[Collection entries]

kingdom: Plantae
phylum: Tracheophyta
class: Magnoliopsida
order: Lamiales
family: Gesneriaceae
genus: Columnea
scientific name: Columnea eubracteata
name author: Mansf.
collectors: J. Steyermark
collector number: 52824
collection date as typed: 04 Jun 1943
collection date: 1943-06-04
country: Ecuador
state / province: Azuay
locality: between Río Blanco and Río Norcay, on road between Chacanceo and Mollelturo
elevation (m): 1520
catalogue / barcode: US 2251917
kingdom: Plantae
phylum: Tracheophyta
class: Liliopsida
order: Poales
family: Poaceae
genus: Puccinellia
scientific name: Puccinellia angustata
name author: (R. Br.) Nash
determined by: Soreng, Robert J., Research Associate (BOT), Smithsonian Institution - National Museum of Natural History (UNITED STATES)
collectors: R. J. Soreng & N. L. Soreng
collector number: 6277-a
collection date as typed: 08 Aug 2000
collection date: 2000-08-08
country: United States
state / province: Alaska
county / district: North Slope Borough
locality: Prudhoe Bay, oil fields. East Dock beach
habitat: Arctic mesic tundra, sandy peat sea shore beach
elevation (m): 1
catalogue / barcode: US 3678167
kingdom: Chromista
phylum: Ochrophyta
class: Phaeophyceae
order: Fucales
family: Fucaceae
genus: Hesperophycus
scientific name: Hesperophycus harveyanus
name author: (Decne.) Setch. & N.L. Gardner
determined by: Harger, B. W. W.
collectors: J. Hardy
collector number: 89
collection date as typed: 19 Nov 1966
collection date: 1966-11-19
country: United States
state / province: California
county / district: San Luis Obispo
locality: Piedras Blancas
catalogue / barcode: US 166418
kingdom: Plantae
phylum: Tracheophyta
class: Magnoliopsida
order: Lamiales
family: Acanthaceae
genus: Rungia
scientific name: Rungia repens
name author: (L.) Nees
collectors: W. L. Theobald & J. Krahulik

▸ TO DO
Reproduce every line of the records above word for word, without changing anything.

▸ THE RESULT
kingdom: Plantae
phylum: Tracheophyta
class: Magnoliopsida
order: Lamiales
family: Gesneriaceae
genus: Columnea
scientific name: Columnea eubracteata
name author: Mansf.
collectors: J. Steyermark
collector number: 52824
collection date as typed: 04 Jun 1943
collection date: 1943-06-04
country: Ecuador
state / province: Azuay
locality: between Río Blanco and Río Norcay, on road between Chacanceo and Mollelturo
elevation (m): 1520
catalogue / barcode: US 2251917
kingdom: Plantae
phylum: Tracheophyta
class: Liliopsida
order: Poales
family: Poaceae
genus: Puccinellia
scientific name: Puccinellia angustata
name author: (R. Br.) Nash
determined by: Soreng, Robert J., Research Associate (BOT), Smithsonian Institution - National Museum of Natural History (UNITED STATES)
collectors: R. J. Soreng & N. L. Soreng
collector number: 6277-a
collection date as typed: 08 Aug 2000
collection date: 2000-08-08
country: United States
state / province: Alaska
county / district: North Slope Borough
locality: Prudhoe Bay, oil fields. East Dock beach
habitat: Arctic mesic tundra, sandy peat sea shore beach
elevation (m): 1
catalogue / barcode: US 3678167
kingdom: Chromista
phylum: Ochrophyta
class: Phaeophyceae
order: Fucales
family: Fucaceae
genus: Hesperophycus
scientific name: Hesperophycus harveyanus
name author: (Decne.) Setch. & N.L. Gardner
determined by: Harger, B. W. W.
collectors: J. Hardy
collector number: 89
collection date as typed: 19 Nov 1966
collection date: 1966-11-19
country: United States
state / province: California
county / district: San Luis Obispo
locality: Piedras Blancas
catalogue / barcode: US 166418
kingdom: Plantae
phylum: Tracheophyta
class: Magnoliopsida
order: Lamiales
family: Acanthaceae
genus: Rungia
scientific name: Rungia repens
name author: (L.) Nees
collectors: W. L. Theobald & J. Krahulik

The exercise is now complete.